━━━ Selected text

A top executive at Parx Casino strongly criticized two
Center City casino proposals, saying they’d be “an absolute disaster.”
The comments were made by Bob Green, chairman and president
of Greenwood Gaming and Entertainment Inc., owner of Parx Casino in Bensalem,
Pa., and a one-third partner in the Live! Casino proposal.
He spoke before the Pennsylvania Gaming Control Board, which
was in the third of three days of suitability hearings held at the Pennsylvania
Convention Center.
“The city deserves a first-class operator,” Green said. “I’d
like to escort you out of the world of fantasy — of roof-top pools and
second-floor gaming — and take you into reality. Either one of those sites
would be an absolute disaster.”
He was referring to developer Bart Blatstein’s proposed
Provence Casino and Resort, the one that plans a roof-top pool, and Ken
Goldenberg’s Market8, which plans gaming on the second floor.
Live! Hotel & Casino, which is proposed for 900 Packer
Ave. near Citizens Bank Park, is a joint venture between Cordish Cos., owner of
Maryland Live!, and Greenwood Racing, owner of Parx. They are a potent team:
Among casinos in the Middle Atlantic States, Maryland Live! is No. 1 in gross
revenue and Parx is No. 3.
The casino would cost $425 million and have 2,000 slot
machines and 125 table games, along with a 300-room hotel, five
restaurants-and-bars and 2,600 parking spaces.

━━━━━━
━━━ Supplied data

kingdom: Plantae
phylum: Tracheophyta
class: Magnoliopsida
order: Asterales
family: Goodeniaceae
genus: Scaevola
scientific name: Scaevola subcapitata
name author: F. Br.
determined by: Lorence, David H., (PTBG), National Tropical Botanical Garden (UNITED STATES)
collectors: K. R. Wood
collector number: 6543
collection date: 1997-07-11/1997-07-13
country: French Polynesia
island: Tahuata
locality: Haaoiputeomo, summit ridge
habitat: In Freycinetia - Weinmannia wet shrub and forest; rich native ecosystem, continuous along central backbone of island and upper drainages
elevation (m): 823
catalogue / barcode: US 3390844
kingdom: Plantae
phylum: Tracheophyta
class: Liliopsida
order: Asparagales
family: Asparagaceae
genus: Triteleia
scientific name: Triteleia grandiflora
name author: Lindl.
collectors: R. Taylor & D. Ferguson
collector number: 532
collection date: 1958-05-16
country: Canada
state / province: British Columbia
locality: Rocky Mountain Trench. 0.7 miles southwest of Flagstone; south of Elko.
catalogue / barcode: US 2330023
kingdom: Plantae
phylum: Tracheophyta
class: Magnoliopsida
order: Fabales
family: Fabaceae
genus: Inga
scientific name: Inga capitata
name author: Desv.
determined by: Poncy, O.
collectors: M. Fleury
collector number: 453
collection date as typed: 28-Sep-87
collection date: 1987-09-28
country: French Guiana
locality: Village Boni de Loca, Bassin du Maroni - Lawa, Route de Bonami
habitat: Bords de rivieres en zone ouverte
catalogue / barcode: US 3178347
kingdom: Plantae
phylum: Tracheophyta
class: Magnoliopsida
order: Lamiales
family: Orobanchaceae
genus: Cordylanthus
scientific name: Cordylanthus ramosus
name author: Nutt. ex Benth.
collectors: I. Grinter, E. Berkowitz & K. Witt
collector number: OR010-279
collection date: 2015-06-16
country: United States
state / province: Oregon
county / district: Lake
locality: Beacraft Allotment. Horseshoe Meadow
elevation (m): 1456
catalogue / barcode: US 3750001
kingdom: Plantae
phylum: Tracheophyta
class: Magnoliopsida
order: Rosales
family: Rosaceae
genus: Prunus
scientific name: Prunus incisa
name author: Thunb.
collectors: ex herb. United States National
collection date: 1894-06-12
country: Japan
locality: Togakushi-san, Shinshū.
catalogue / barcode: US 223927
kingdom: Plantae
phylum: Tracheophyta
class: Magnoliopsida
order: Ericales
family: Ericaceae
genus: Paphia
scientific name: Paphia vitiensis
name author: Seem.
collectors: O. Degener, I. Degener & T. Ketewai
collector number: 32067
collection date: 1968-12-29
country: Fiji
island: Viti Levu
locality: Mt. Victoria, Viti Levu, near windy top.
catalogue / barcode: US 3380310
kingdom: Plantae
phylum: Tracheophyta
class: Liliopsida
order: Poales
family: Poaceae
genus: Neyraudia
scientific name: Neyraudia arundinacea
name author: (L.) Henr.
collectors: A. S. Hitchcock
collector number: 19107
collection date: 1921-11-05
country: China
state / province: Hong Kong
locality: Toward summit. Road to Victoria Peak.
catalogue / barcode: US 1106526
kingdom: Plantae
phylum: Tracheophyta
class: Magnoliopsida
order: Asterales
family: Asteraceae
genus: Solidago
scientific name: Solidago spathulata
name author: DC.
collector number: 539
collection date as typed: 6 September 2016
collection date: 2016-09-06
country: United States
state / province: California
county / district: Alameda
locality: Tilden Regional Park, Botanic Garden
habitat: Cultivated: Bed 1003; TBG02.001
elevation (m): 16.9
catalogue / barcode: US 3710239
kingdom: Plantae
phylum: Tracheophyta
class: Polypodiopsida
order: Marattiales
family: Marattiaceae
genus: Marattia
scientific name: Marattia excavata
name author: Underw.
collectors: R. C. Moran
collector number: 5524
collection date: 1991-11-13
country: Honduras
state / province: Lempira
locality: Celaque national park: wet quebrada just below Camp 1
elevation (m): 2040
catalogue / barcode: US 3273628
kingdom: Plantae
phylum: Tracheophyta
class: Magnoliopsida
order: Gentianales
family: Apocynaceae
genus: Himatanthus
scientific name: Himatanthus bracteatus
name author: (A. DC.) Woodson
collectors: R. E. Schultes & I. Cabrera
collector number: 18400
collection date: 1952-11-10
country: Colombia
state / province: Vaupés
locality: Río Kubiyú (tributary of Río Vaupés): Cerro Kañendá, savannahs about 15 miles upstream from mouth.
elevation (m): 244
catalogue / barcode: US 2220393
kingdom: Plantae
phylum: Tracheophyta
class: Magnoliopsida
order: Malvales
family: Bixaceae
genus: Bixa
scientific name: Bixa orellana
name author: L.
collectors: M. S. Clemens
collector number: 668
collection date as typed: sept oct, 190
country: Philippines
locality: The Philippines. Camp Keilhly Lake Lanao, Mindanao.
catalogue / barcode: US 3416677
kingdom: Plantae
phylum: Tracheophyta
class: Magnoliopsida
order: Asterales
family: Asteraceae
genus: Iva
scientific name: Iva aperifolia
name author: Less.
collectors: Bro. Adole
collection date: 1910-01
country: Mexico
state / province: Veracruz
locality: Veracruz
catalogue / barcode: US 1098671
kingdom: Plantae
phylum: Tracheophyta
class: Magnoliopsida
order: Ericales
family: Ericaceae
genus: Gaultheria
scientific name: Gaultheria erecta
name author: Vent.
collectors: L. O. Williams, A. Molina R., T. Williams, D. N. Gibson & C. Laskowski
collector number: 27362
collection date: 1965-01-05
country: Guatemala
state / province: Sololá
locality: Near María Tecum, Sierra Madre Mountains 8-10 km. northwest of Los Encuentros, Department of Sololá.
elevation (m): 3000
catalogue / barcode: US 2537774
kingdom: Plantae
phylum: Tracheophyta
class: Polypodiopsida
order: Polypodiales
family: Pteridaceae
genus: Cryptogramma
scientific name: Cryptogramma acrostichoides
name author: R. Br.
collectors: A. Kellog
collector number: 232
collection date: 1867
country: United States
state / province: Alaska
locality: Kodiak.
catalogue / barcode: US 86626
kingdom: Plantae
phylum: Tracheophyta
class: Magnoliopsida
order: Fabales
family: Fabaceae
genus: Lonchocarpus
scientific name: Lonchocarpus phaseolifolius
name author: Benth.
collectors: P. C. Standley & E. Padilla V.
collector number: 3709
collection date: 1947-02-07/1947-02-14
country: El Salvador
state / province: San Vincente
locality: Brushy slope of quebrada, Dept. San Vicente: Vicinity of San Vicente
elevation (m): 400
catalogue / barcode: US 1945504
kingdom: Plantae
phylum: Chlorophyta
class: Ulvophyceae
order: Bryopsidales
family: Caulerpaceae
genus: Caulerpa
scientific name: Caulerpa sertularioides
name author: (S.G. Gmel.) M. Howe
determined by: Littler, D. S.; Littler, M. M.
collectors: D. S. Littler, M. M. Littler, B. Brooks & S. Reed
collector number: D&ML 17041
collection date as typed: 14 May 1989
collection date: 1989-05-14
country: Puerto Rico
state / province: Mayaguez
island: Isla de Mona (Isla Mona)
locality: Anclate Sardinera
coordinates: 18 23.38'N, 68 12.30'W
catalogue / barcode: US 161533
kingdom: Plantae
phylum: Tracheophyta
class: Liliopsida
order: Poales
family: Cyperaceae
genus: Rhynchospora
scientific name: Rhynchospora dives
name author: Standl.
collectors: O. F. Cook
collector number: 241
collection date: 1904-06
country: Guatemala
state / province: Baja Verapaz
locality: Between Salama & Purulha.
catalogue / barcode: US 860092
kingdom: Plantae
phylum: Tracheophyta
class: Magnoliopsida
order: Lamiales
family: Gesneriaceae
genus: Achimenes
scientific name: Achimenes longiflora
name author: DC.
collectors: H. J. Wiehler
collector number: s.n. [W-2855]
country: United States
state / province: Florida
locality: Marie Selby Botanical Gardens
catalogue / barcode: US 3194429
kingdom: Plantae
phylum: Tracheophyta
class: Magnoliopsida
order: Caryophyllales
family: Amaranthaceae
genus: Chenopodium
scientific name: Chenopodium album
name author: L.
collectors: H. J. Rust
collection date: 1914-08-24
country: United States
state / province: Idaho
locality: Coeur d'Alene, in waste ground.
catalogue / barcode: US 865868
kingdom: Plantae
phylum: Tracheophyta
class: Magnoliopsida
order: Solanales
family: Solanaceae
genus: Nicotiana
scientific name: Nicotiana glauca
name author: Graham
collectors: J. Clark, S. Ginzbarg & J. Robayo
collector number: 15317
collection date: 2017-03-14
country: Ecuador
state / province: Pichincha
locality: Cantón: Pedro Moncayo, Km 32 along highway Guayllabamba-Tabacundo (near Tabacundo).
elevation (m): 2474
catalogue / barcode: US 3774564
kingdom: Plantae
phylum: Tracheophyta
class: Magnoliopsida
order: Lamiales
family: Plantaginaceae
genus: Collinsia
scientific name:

━━━━━━

_Things to do_
(A) In the casino article, substitute "minority partner" for "one-third partner" and give the passage starting with "The comments were" and going on through "Live! Casino proposal.".
(B) Pick up the casino article after its final sentence and continue it.

_Solved problems_
(A)
The comments were made by Bob Green, chairman and president
of Greenwood Gaming and Entertainment Inc., owner of Parx Casino in Bensalem,
Pa., and a minority partner in the Live! Casino proposal.

(B)
Although there are five proposals for one casino license,
this week has clarified the competition somewhat. It was clear in Thursday’s
testimony that the principals behind Live! Hotel & Casino consider their
primary competition to be the Provence and Market8. Live! is one of three
proposals from South Philadelphia, with the others coming from Penn National
Gaming (Hollywood Casino) and PHL Local Gaming LLC (Casino Revolution).
Green, along with Greenwood Gaming CEO Tony Ricci and
Cordish president Joe Weinberg, took aim at several aspects of the proposals
from the Provence and Market8.
Criticism was widely varied.
Green argued that a Center City would “cannibalize”
SugarHouse (1001 N. Delaware Ave.), which opened in September 2010. Regulators
talked a lot this week about “incremental gain” — the creation of new business
vs. taking it from existing casinos — and Green addressed that.
“There would be no incremental gain [from a Center City
casino]. Either one of these would put SugarHouse in financial jeopardy from
Day One,” Green said, adding: “Traffic ... would be absolute chaos.”
There were barbs over opponents’ gross revenue projections,
traffic estimates and what they viewed as inflated projections of the number of
patrons who would come by public transportation.
“We are the only applicant that actually operates in this
market,” Ricci said, and took a jab at other applicants’ revenue projections.
“Unlike other applicants who are estimating, ‘guesstimating’ and to some extent
guessing, we know.”
Live! estimates that gross revenue at the casino would be
$296 million in the first full year and $344 million by year five. By
comparison, Provence estimated that gross revenue would be $475 million by 2019
and Market8 estimates gross revenue of $518 million.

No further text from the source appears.